▶ [Instructions for the task]
Reproduce the records that follow in full, excluding any picture they contain.

------ Recorded information ------

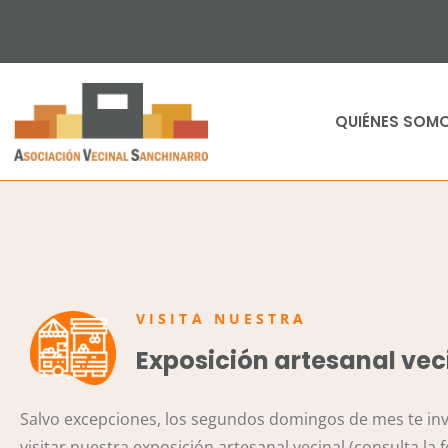
QUIÉNES SOM
VISITA NUESTRA
Exposición artesanal vec
Salvo excepciones, los segundos domingos de mes te in
visitar nuestra exposición artesanal vecinal (consulta la 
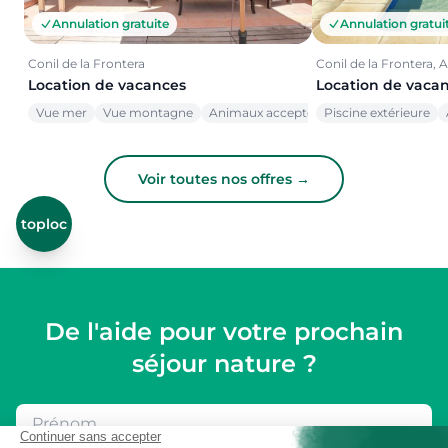
Annulation gratuite
Annulation gratui
Conil de la Frontera
Conil de la Frontera, 
Location de vacances
Location de vaca
Vue mer
Vue montagne
Animaux acceptés
Piscine extérieure
Voir toutes nos offres →
toploc
De l'aide pour votre prochain
séjour nature ?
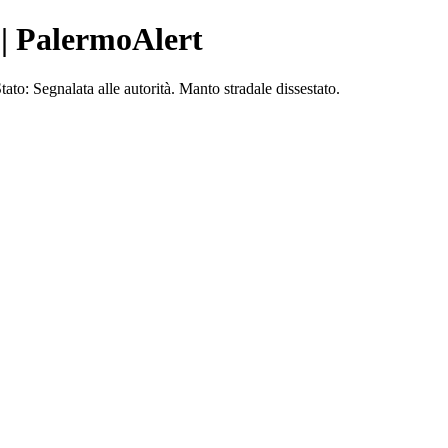
 | PalermoAlert
: Segnalata alle autorità. Manto stradale dissestato.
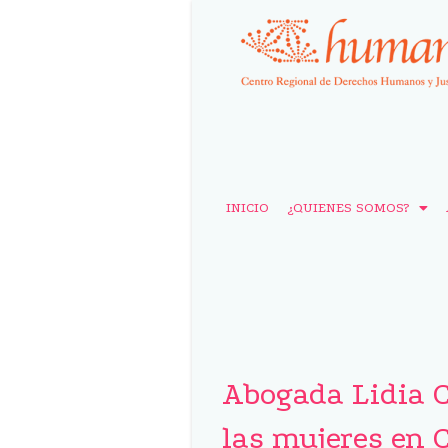
INICIO
¿QUIENES SOMOS?
Abogada Lidia Ca
las mujeres en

------

▶ [Problem solution]
QUIÉNES SOM
VISITA NUESTRA
Exposición artesanal vec
Salvo excepciones, los segundos domingos de mes te in
visitar nuestra exposición artesanal vecinal (consulta la 
Annulation gratuite
Annulation gratui
Conil de la Frontera
Conil de la Frontera, 
Location de vacances
Location de vaca
Vue mer
Vue montagne
Animaux acceptés
Piscine extérieure
Voir toutes nos offres →
toploc
De l'aide pour votre prochain
séjour nature ?
 | PalermoAlert
: Segnalata alle autorità. Manto stradale dissestato.
INICIO
¿QUIENES SOMOS?
Abogada Lidia Ca
las mujeres en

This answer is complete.